** DATA SHOWN **
▬▬▬▬▬▬

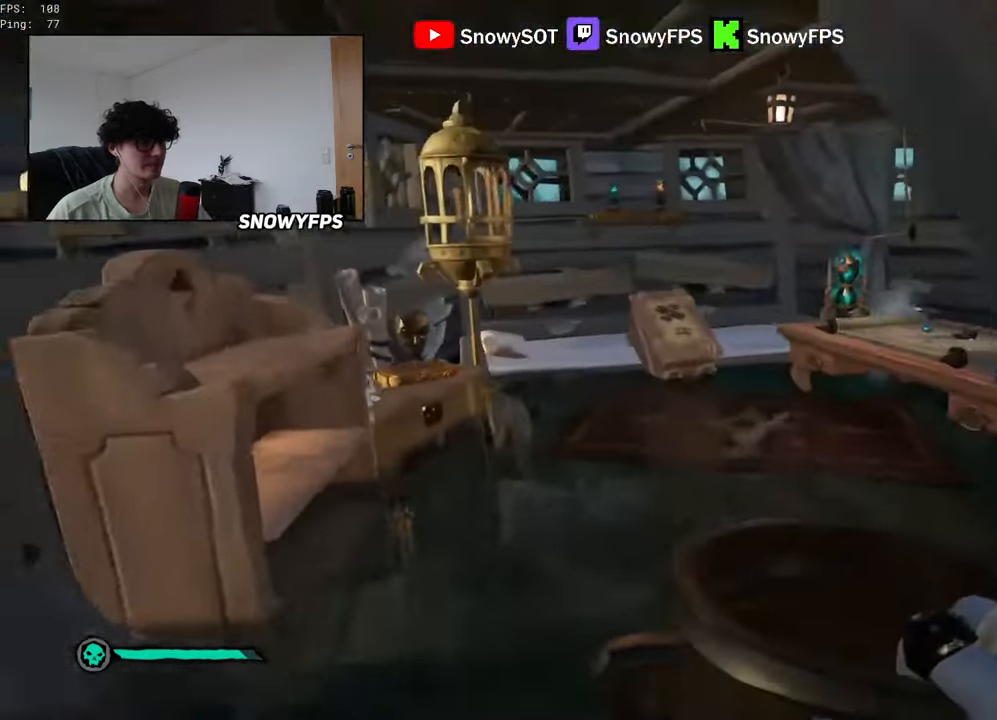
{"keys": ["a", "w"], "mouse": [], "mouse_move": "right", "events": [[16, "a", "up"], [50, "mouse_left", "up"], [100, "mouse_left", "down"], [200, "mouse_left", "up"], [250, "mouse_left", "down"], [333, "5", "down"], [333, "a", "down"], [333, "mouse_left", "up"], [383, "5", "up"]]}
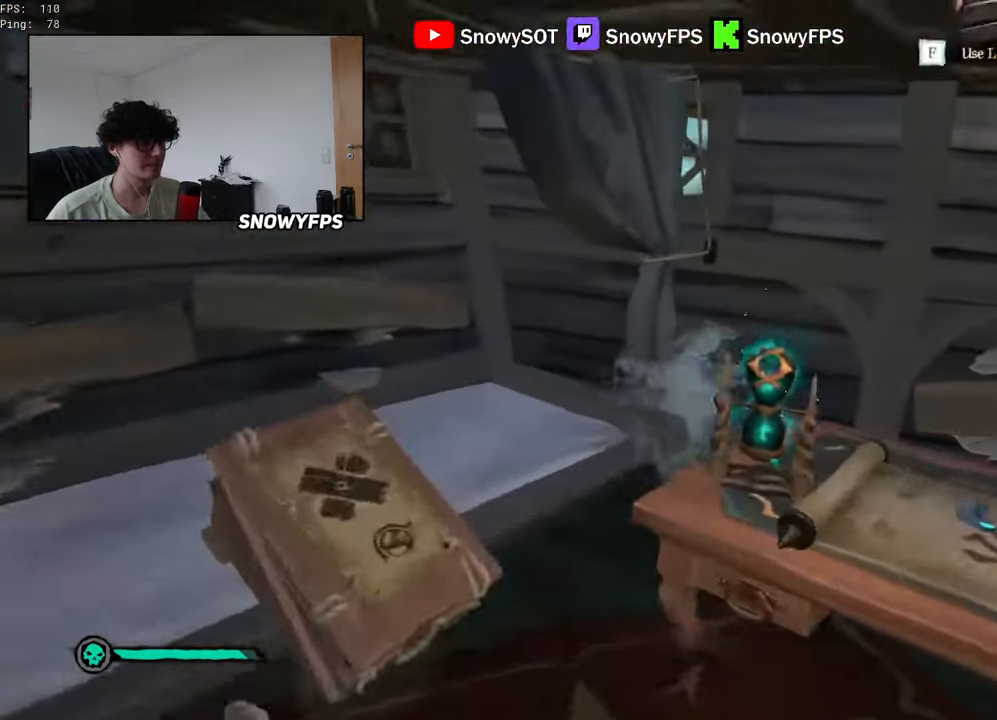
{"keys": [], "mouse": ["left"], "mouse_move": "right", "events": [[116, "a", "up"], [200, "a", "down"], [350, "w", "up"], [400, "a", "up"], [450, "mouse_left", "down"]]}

▬▬▬▬▬▬

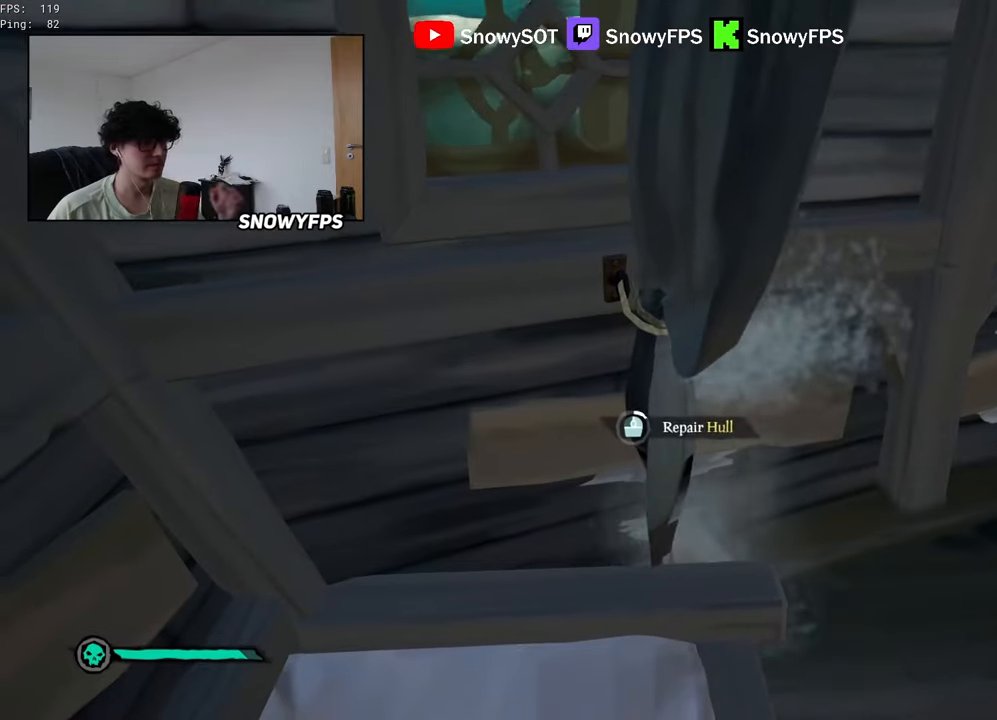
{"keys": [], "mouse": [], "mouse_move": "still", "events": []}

▬▬▬▬▬▬

** DIRECTIONS FOR THIS TASK **
Tally of lines with the word "right": work out how many lines in the records hold it, and give that number only.

** SOLUTION FOR THIS TASK **
2